I didn't know what to do, because I couldn't move up or down the steep side of the mountain. Then Sister Catherine Mary's words came back again, and I began to talk to my guardian angel. I wish I could say that I heard her respond, but I didn't. However, I did began to feel less frightened, and decided to set myself on a schedule of screaming for help every 15 minutes. It was lucky my wrist-watch was still working. I took off my light-weight coat and put it around my shoulders, hugging my arms to my chest to share the body warmth.
Several times during the long wait, the thought of those great white wings drew me into short slumber, and I always awakened rested and refreshed, at least for the moment. And, of course, I was rescued, since I am telling you all this.
The rescue was not without its moments of inadvertent humor. The couple who had first stopped by the side of the highway, in response to being flagged down by a road maintenance worker, finally heard one of my yells for help, and they had a difficult time figuring out where it was coming from. After all, they didn't name that place Echo Summit for no good reason! So they answered my scream with a request to keep screaming so they could track the sound. Knowing that help was there infused new spirit into my tired and battered body...the decibel level of my screams increased to unheard-of heights!
The maintenance worker departed to call an ambulance, and the other rescuers stayed behind to try and get to me. When the man finally scrabbled and slid down to where I was lying, he had a thermos bottle in his hand.
"Here," he said, pouring a dark liquid into the thermos cup, "drink this coffee."
They told me later that I replied very politely and properly, "No, thank you. I don't drink coffee."
His response to that was a "between the teeth" growl. "Drink it anyway." And I guess I did.

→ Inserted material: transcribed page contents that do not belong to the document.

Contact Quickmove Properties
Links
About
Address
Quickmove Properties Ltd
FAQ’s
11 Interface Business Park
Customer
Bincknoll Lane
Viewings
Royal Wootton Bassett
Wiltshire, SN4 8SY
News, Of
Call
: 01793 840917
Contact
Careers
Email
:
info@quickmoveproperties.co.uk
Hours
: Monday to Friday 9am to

They lowered a basket stretcher on a rope, and several men lifted me gently and tenderly into it, while I prattled on at great length about all the murder mysteries I had read where the victims were carried out in baskets!
When they took me into the doctor's office in the tiny settlement of Meyers, near Lake Tahoe, I was making jokes to the doctor about how I had just been thinking a few days before, "Cheer up! Things could be worse." So I cheered up. And, sure enough, things got worse. The doctor just shook his head as he grinned and told them to take me to Placerville to the hospital there.
One of the night nurses at the hospital told me later that when they brought me in, she was the one who cared for me and cleaned up my wounds, preparing me for sleep. She said, and I have no reason to doubt her, that I had literally begged her for a cup of coffee, pleading pitifully. Since I had suffered a skull fracture in addition to the broken leg, stimulants were definitely not in order, but the doctor finally gave her permission to give me some coffee (he was a friend of mine and knew I didn't drink it). When she brought it to me, I reportedly said, "No, thank you. I don't drink coffee." I'm not sure she ever got over that!
Some thirty-five years later, I again had occasion to think about my guardian angel as I prepared to undergo an operation to replace the aortic valve in my heart with an artificial one. Here we were with the fear, the pain and the uncertainty again. So it was time to call on those great white wings for comfort and support.
The night before the surgery I fell asleep once more on the imagined softness of those wings and they upheld me through the surgery as gently as they had supported me at earlier times in my life. And when that same surgery had to be redone two years later, those wings were ready and waiting for me...oh, she is a lovely being, that gleaming angel who guards and guides me in all of my life's adventures.